Я молча слушал эти признания и ждал, когда он истощит всю горечь, обыкновенно затаенную в глубине его души, чтобы потом дружески образумить его и оправдать его в собственных глазах, не обвиняя жены.
В наших нравственных действиях нет таких роковых влияний, которые не могли бы мы осилить и победить совершенно; это мое убеждение, и я искренно высказал его, прибавив, что в тех собирательных фактах, которые зовутся общественными законами, есть страдания неизбежные, по-видимому, роковые, и мы часто относим к ним свои личные горести и ошибки людей, нас окружающих; но человек должен полагать всю свою силу, весь свой ум на борьбу с этими дурными результатами как в нас самих, так и вокруг нас. Средства к тому не легки, но просты и ясно обозначены. Старые добродетели вечной религии остаются истинными, при всех различных заблуждениях в их приложении, и никакой софизм, никакая общественная почва, никакая ложь эгоизма не помешают добру быть самому по себе, вопреки всякому внешнему злу, верховной радостью, восхитительным понятием, возвышенным светом. Если совесть наша чиста, сердце живо, мысль здорова, то мы можем считать себя вполне счастливыми; Требовать большего, значило бы безумно восставать против законов божественных, которых не изменит наш ропот.

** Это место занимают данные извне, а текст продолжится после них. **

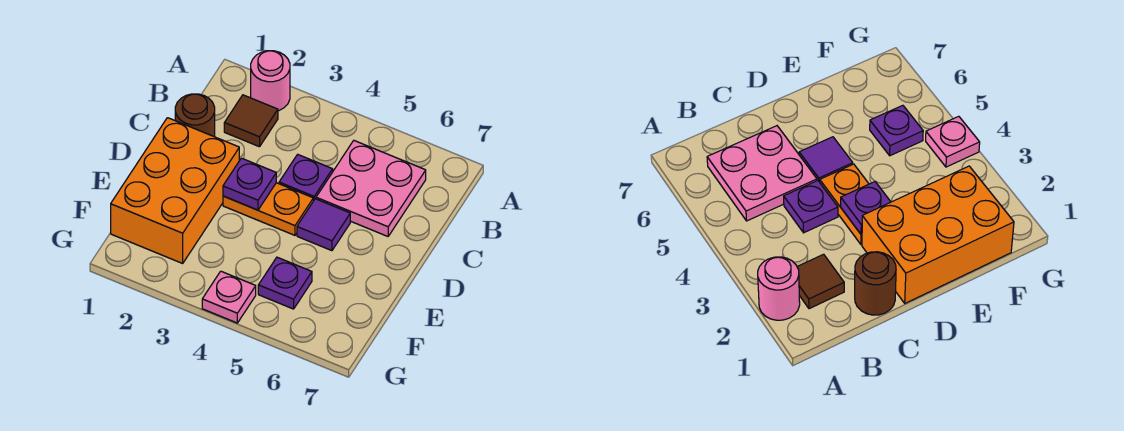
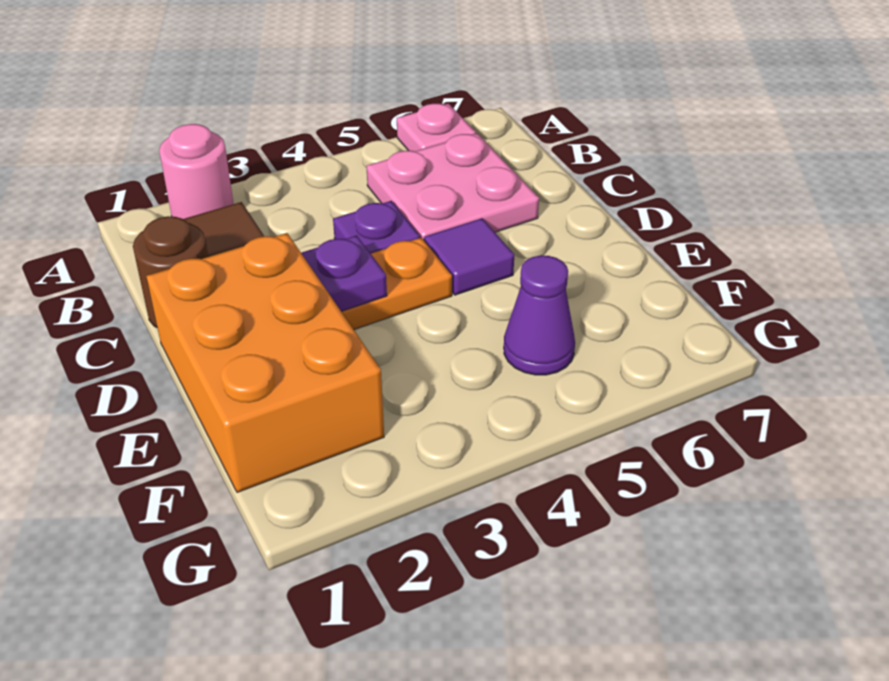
purple 1x1 plate [258,257,312,309] -> purple 1x1 cone [504,256,575,375]
pink 1x1 plate [202,271,256,323] -> pink 1x1 plate moved to [397,103,476,151]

— Я совершенно согласен с вами, — сказал мне лорд Б…, — потому-то сердце мое очерствело и совесть возмутилась, что я не обратился к этому здравому понятию, о котором вы говорите. Я виноват перед другими, став виновным перед собой самим; у меня не достало воли, чтобы заставить ценить себя, и в опьянении я искал иногда самозабвения, которое только глубже погружало меня в апатию; мне недоставало веры, это я вижу, и если я стал отвратителен и жалок женщине, которая любила меня, то в этом виноват я, а не она… Знаете ли, — сказал он еще, видя, что во время нашего длинного разговора больная ни разу не проснулась, — если Бог возвратит мне ее, я думаю, что буду задним числом достоин ее прежней любви ко мне. В наши лета любовь была бы смешна, если б не изменялась в своей природе; но дружба, которая переживает ее и в честь которой, если вы припомните, я предложил грустный тост у Сивиллина храма, лучше самой любви, реже встречается и в тысячу раз ценней. Вот что желал бы я внушить и чего не умел внушить моей жене.